Sebaliknya, pinjol ilegal tidak memiliki izin dan tidak berada dalam pengawasan regulator.
2. Transparansi Informasi
Pindar wajib menjelaskan bunga atau margin, biaya, tenor, serta risiko secara terbuka sejak awal.
Pinjol ilegal sering kali tidak memberikan informasi yang jelas, bahkan bisa mengubah ketentuan secara sepihak.
3. Cara Penawaran
Pindar menawarkan layanan melalui aplikasi atau kanal resmi.
Pinjol ilegal umumnya menyasar calon korban lewat chat pribadi, SMS, atau pesan siaran yang agresif.
4. Akses Data Pribadi
Pindar hanya meminta akses terbatas yang dikenal dengan CAMILAN, yakni Camera, Microphone, dan Location.
Pinjol ilegal kerap meminta akses berlebihan seperti daftar kontak, galeri foto, hingga data pribadi lainnya.
5. Proses Penagihan
Pindar mengikuti etika penagihan dan aturan yang berlaku.
Pinjol ilegal sering melakukan penagihan secara kasar, intimidatif, bahkan disertai ancaman.
6. Biaya dan Bunga
Pindar mengikuti batas dan ketentuan yang telah ditetapkan regulator.
Pinjol ilegal tidak memiliki batas jelas sehingga biaya dapat membengkak tanpa kendali.
7. Layanan Pengaduan
Pindar menyediakan mekanisme pengaduan konsumen yang jelas.
Pinjol ilegal umumnya tidak memiliki layanan pengaduan atau sulit dihubungi.
8. Tujuan Penggunaan Dana
Pindar dapat digunakan untuk kebutuhan produktif maupun konsumtif.
Pinjol ilegal biasanya menyasar kebutuhan konsumtif jangka sangat pendek.
9. Perlindungan Konsumen
Pindar memiliki mekanisme perlindungan dan pengawasan.
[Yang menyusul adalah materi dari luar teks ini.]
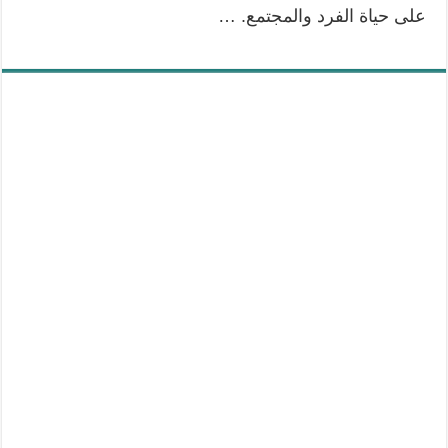
على حياة الفرد والمجتمع. …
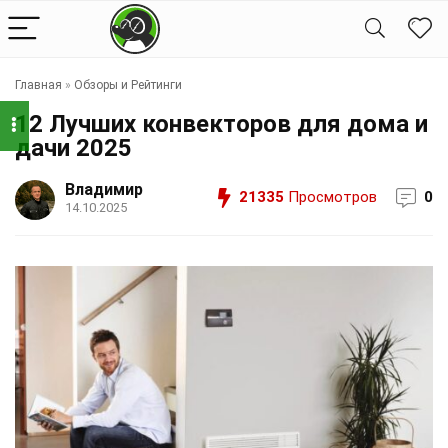
Главная
»
Обзоры и Рейтинги
12 Лучших конвекторов для дома и
дачи 2025
Владимир
21335
Просмотров
0
14.10.2025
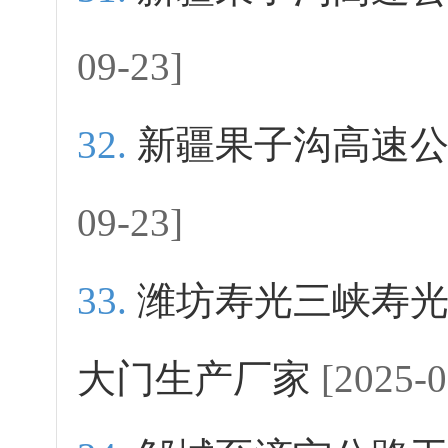
09-23]
新疆果子沟高速
09-23]
潍坊寿光三峡寿
大门生产厂家
[2025-0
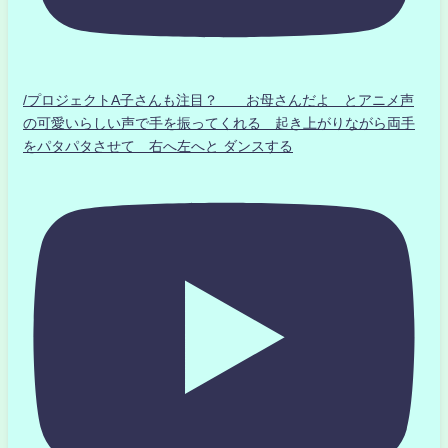
/プロジェクトA子さんも注目？ お母さんだよ とアニメ声
の可愛いらしい声で手を振ってくれる 起き上がりながら両手
をパタパタさせて 右へ左へと ダンスする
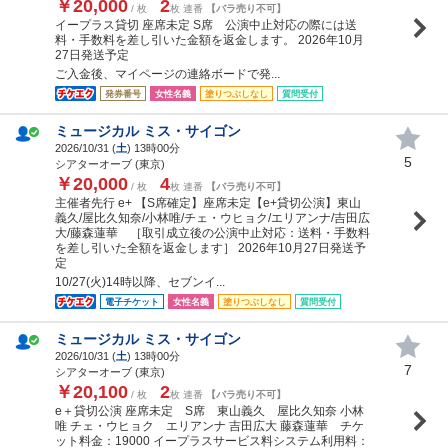
￥20,000
2
/ 枚
枚 連番
【バラ売り不可】
イープラス貸切 座席未定 S席 公演中止対応の際には送
料・手数料を差し引いた金額を返金します。 2026年10月
27日発送予定
ご入金後、マイページの連絡ボードで発...
発券番号
女性名義
塗りつぶしなし
質問受付
ミュージカル ミス・サイゴン
2026/10/31 (
土
) 13時00分
5
シアターオーブ (東京)
￥20,000
4
/ 枚
枚 連番
【バラ売り不可】
主催者先行 e+ 【S席確定】座席未定【e+貸切公演】東山
義久/屋比久知奈/小林唯/チェ・ウヒョク/エリアンナ/吉田広
大/藤森蓮華 ［取引成立後の公演中止対応：送料・手数料
を差し引いた全額を返金します］ 2026年10月27日発送予
定
10/27(火)14時以降、セブンイ...
電子チケット
女性名義
塗りつぶしなし
質問受付
ミュージカル ミス・サイゴン
2026/10/31 (
土
) 13時00分
7
シアターオーブ (東京)
￥20,100
2
/ 枚
枚 連番
【バラ売り不可】
e＋貸切公演 座席未定 S席 東山義久 屋比久知奈 小林
唯 チェ・ウヒョク エリアンナ 吉田広大 藤森蓮華 チケ
ット料金：19000 イープラスサービス料システム利用料：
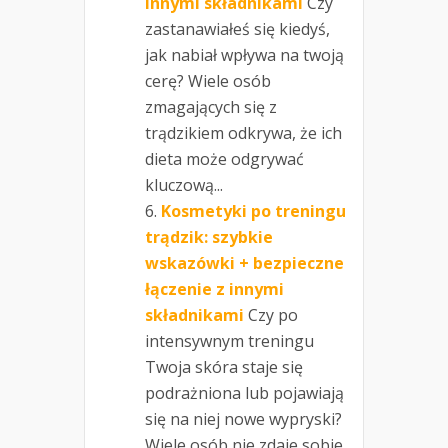
innymi składnikami
Czy
zastanawiałeś się kiedyś,
jak nabiał wpływa na twoją
cerę? Wiele osób
zmagających się z
trądzikiem odkrywa, że ich
dieta może odgrywać
kluczową...
Kosmetyki po treningu
trądzik: szybkie
wskazówki + bezpieczne
łączenie z innymi
składnikami
Czy po
intensywnym treningu
Twoja skóra staje się
podrażniona lub pojawiają
się na niej nowe wypryski?
Wiele osób nie zdaje sobie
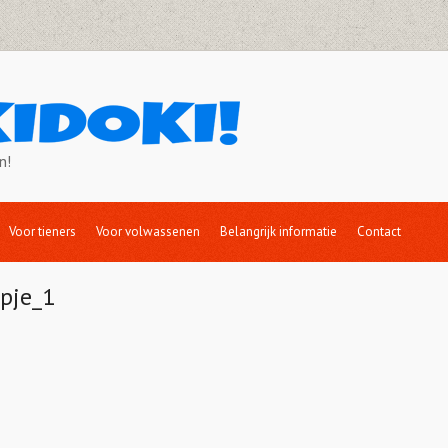
n!
Voor tieners
Voor volwassenen
Belangrijk informatie
Contact
pje_1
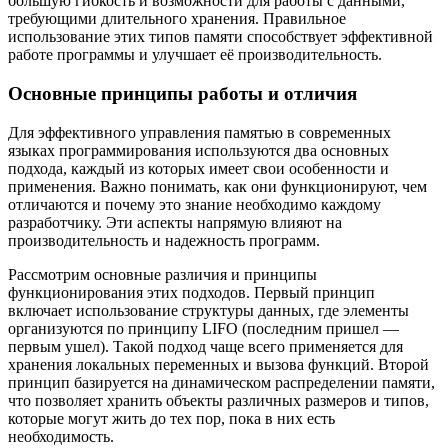
большую гибкость и возможности для работы с данными,
требующими длительного хранения. Правильное
использование этих типов памяти способствует эффективной
работе программы и улучшает её производительность.
Основные принципы работы и отличия
Для эффективного управления памятью в современных
языках программирования используются два основных
подхода, каждый из которых имеет свои особенности и
применения. Важно понимать, как они функционируют, чем
отличаются и почему это знание необходимо каждому
разработчику. Эти аспекты напрямую влияют на
производительность и надежность программ.
Рассмотрим основные различия и принципы
функционирования этих подходов. Первый принцип
включает использование структуры данных, где элементы
организуются по принципу LIFO (последним пришел —
первым ушел). Такой подход чаще всего применяется для
хранения локальных переменных и вызова функций. Второй
принцип базируется на динамическом распределении памяти,
что позволяет хранить объекты различных размеров и типов,
которые могут жить до тех пор, пока в них есть
необходимость.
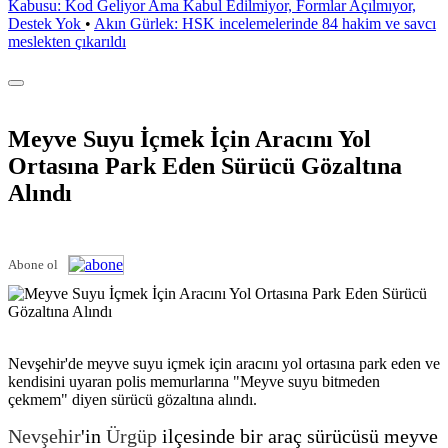
Kabusu: Kod Geliyor Ama Kabul Edilmiyor, Formlar Açılmıyor,
Destek Yok
•
Akın Gürlek: HSK incelemelerinde 84 hakim ve savcı
meslekten çıkarıldı
Meyve Suyu İçmek İçin Aracını Yol
Ortasına Park Eden Sürücü Gözaltına
Alındı
Abone ol
Nevşehir'de meyve suyu içmek için aracını yol ortasına park eden ve
kendisini uyaran polis memurlarına "Meyve suyu bitmeden
çekmem" diyen sürücü gözaltına alındı.
Nevşehir
'in
Ürgüp
ilçesinde bir araç sürücüsü meyve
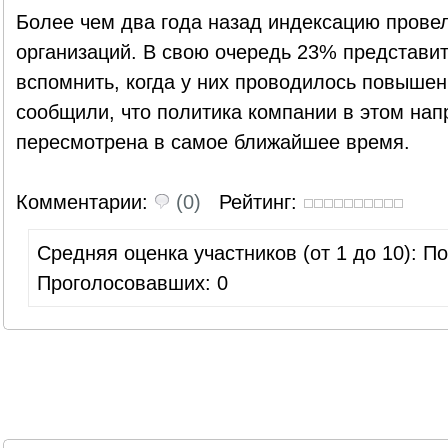
Более чем два года назад индексацию прове
организаций. В свою очередь 23% представи
вспомнить, когда у них проводилось повышен
сообщили, что политика компании в этом нап
пересмотрена в самое ближайшее время.
Комментарии:
(0)
Рейтинг:
Средняя оценка участников (от 1 до 10): 
Проголосовавших: 0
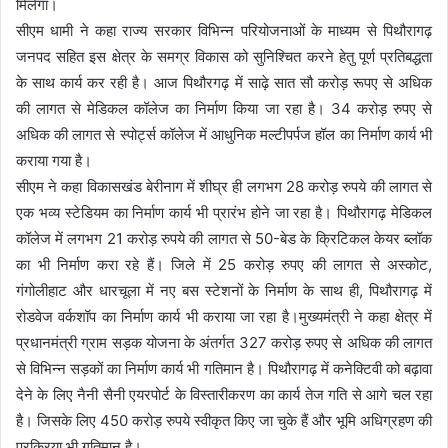
मिलेगा।
सीएम धामी ने कहा राज्य सरकार विभिन्न परियोजनाओं के माध्यम से पिथौरागढ़
जनपद सहित इस क्षेत्र के समग्र विकास को सुनिश्चित करने हेतु पूर्ण प्रतिबद्धता
के साथ कार्य कर रही है। आज पिथौरगढ़ में साढ़े सात सौ करोड़ रूपए से अधिक
की लागत से मेडिकल कॉलेज का निर्माण किया जा रहा है। 34 करोड़ रुपए से
अधिक की लागत से स्पोर्ट्स कॉलेज में आधुनिक मल्टीपर्पज हॉल का निर्माण कार्य भी
कराया गया है।
सीएम ने कहा विकासखंड बेरीनाग में शीघ्र ही लगभग 28 करोड़ रुपये की लागत से
एक भव्य स्टेडियम का निर्माण कार्य भी प्रारंभ होने जा रहा है। पिथौरागढ़ मेडिकल
कॉलेज में लगभग 21 करोड़ रुपये की लागत से 50-बेड के क्रिटिकल केयर ब्लॉक
का भी निर्माण करा रहे हैं। जिले में 25 करोड़ रुपए की लागत से अस्कोट,
गंगोलीहाट और धारचूला में नए बस स्टेशनों के निर्माण के साथ ही, पिथौरागढ़ में
रोडवेज वर्कशॉप का निर्माण कार्य भी कराया जा रहा है।मुख्यमंत्री ने कहा क्षेत्र में
प्रधानमंत्री ग्राम सड़क योजना के अंतर्गत 327 करोड़ रुपए से अधिक की लागत
से विभिन्न सड़कों का निर्माण कार्य भी गतिमान है। पिथौरागढ़ में कनेक्टिवी को बढ़ावा
देने के लिए नैनी सैनी एयरपोर्ट के विस्तारीकरण का कार्य तेज गति से आगे चल रहा
है। जिसके लिए 450 करोड़ रुपये स्वीकृत किए जा चुके हैं और भूमि अधिग्रहण की
प्रक्रिया भी गतिमान है।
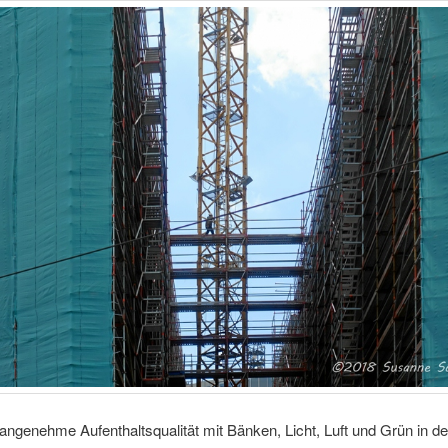
angenehme Aufenthaltsqualität mit Bänken, Licht, Luft und Grün in d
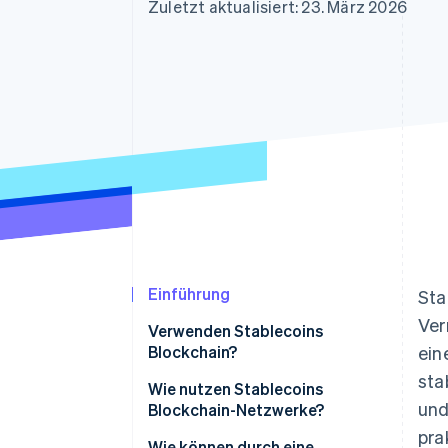
Optimierung der
Datensynchronisier
Zuletzt aktualisiert: 23. März 2026
Autorisierungsraten
Link
Beschleunigter Bezahlvorgang
Financial Connections
Verbundene Finanzdaten
Einführung
Sta
Ver
Verwenden Stablecoins
Blockchain?
ein
sta
Wie nutzen Stablecoins
und
Blockchain-Netzwerke?
pra
Wie können durch eine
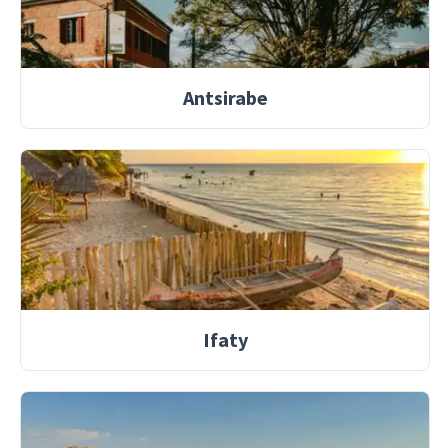
Antsirabe
Ifaty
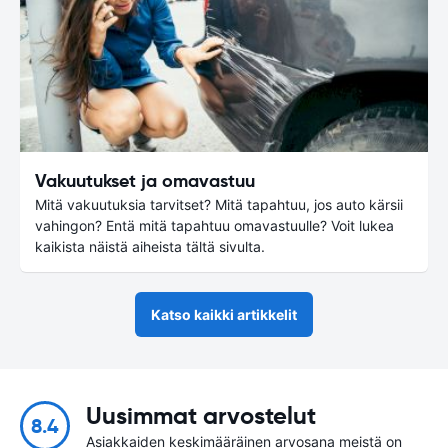
Vakuutukset ja omavastuu
Mitä vakuutuksia tarvitset? Mitä tapahtuu, jos auto kärsii
vahingon? Entä mitä tapahtuu omavastuulle? Voit lukea
kaikista näistä aiheista tältä sivulta.
Katso kaikki artikkelit
Uusimmat arvostelut
8.4
Asiakkaiden keskimääräinen arvosana meistä on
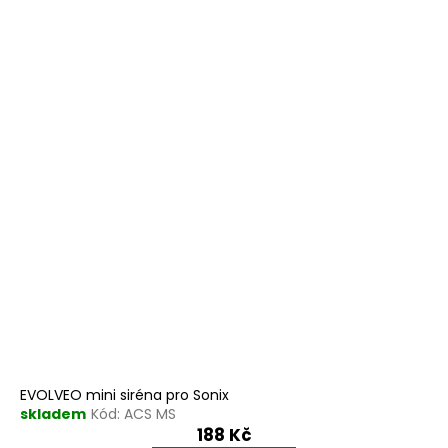
EVOLVEO mini siréna pro Sonix
skladem
Kód:
ACS MS
188 Kč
Pinjol ilegal tidak memberikan perlindungan bagi konsumen.
10. Risiko bagi Konsumen
Pindar tetap memiliki risiko, tetapi lebih terukur karena berada dalam pengawasan.
Pinjol ilegal memiliki risiko sangat tinggi dan berpotensi merugikan secara finansial maupun psikologis.
Cara Cek Legalitas Layanan
Masyarakat dapat melakukan pengecekan mandiri untuk memastikan legalitas penyedia pinjaman. Salah satunya melalui layanan WhatsApp OJK di 081-167-157-157 atau dengan menghubungi kontak OJK 157.
Langkah sederhana ini dinilai penting untuk menghindari jebakan pinjol ilegal. Dengan memastikan legalitas sejak awal, masyarakat dapat meminimalkan risiko kerugian.
OJK kembali mengingatkan agar masyarakat tidak tergesa-gesa mengambil pinjaman, terutama dalam kondisi terdesak. Literasi keuangan yang baik menjadi kunci agar keputusan finansial tetap aman dan terkontrol.